(Source material):
== Segment start ==

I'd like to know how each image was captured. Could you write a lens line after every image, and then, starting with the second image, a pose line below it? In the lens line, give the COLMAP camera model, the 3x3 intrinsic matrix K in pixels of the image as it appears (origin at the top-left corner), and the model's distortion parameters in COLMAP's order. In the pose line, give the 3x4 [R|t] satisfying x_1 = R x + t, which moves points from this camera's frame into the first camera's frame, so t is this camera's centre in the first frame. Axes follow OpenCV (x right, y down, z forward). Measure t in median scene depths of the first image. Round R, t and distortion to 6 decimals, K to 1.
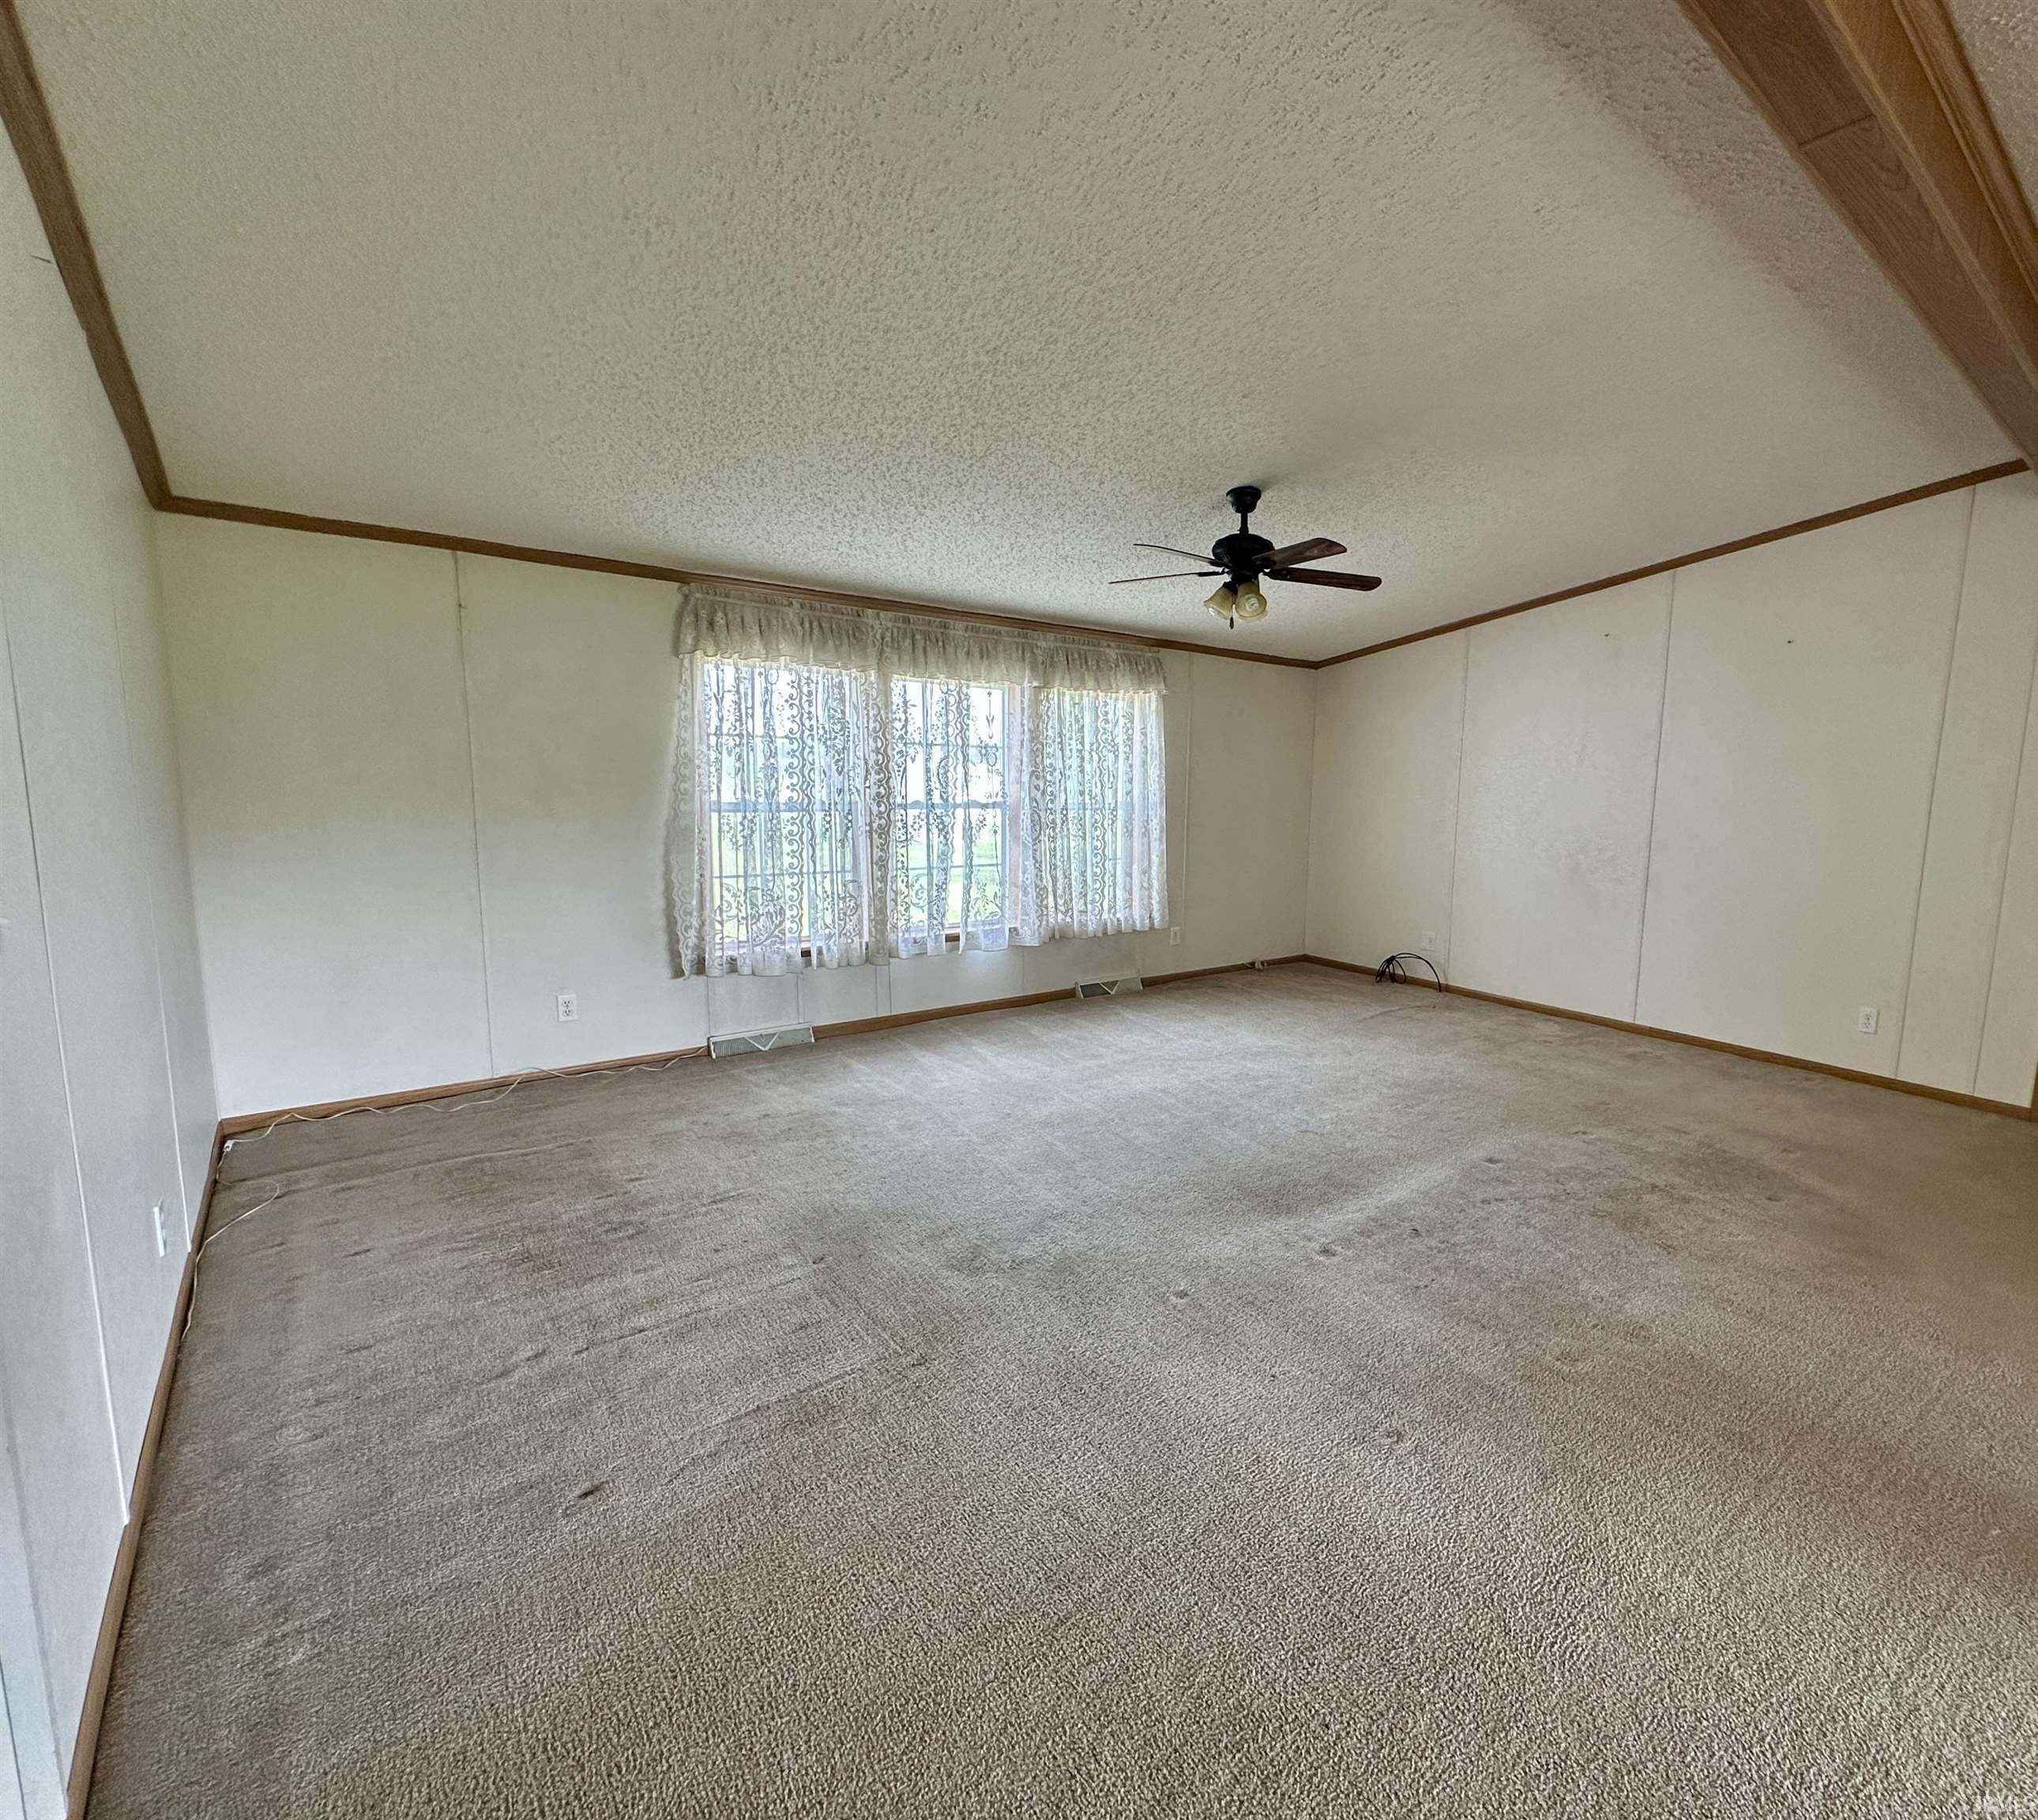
lens RADIAL K [[968.4, 0, 1022.6], [0, 968.4, 906.6], [0, 0, 1]] dist [0.003974, -0.000542]
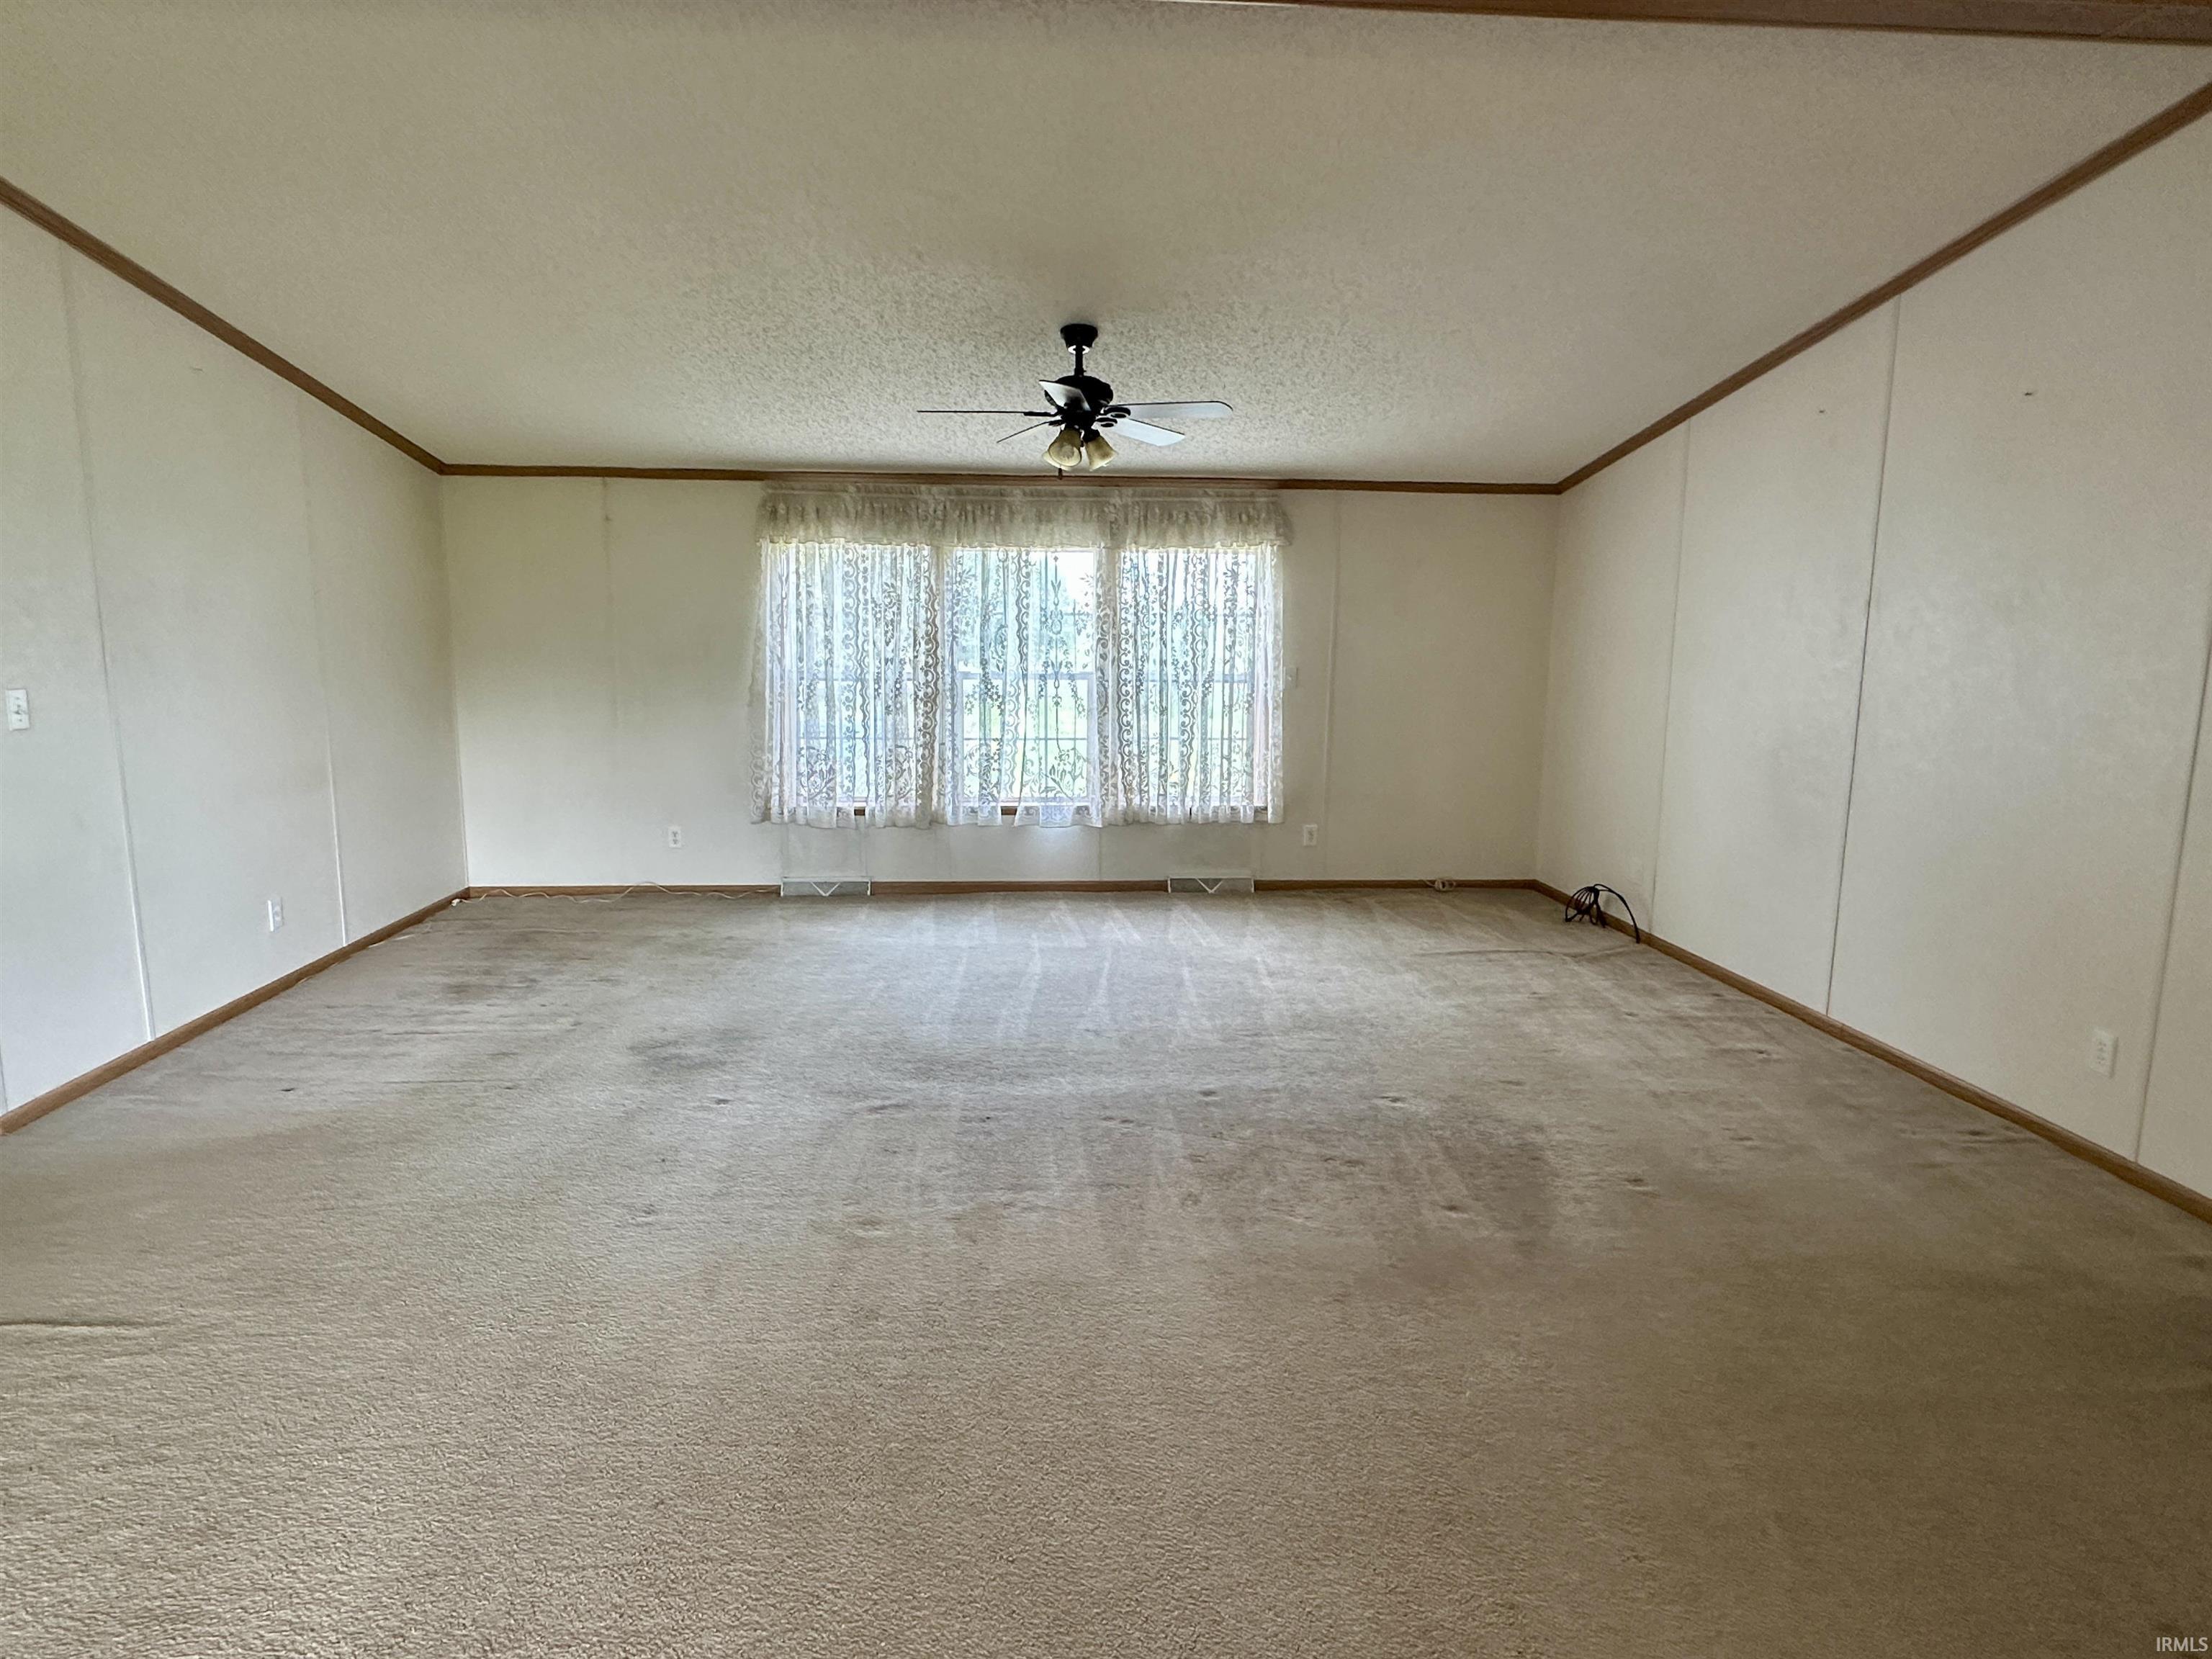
lens RADIAL K [[1195.7, 0, 1099.6], [0, 1195.7, 838.9], [0, 0, 1]] dist [0.011600, -0.004948]
pose [[0.802919, 0.081373, -0.590508, 0.768976], [-0.069445, 0.996662, 0.042917, 0.002675], [0.592030, 0.006549, 0.805890, 0.079214]]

== Segment end ==

(What is being asked):
Switch "intrinsic matrix" to "calibration matrix" in everything from the first line down to the line containing "dist [0.003974, -0.000542]", keeping the rest unchanged, and leave the pictures out of your answer.

(Exercise result):
I'd like to know how each image was captured. Could you write a lens line after every image, and then, starting with the second image, a pose line below it? In the lens line, give the COLMAP camera model, the 3x3 calibration matrix K in pixels of the image as it appears (origin at the top-left corner), and the model's distortion parameters in COLMAP's order. In the pose line, give the 3x4 [R|t] satisfying x_1 = R x + t, which moves points from this camera's frame into the first camera's frame, so t is this camera's centre in the first frame. Axes follow OpenCV (x right, y down, z forward). Measure t in median scene depths of the first image. Round R, t and distortion to 6 decimals, K to 1.
lens RADIAL K [[968.4, 0, 1022.6], [0, 968.4, 906.6], [0, 0, 1]] dist [0.003974, -0.000542]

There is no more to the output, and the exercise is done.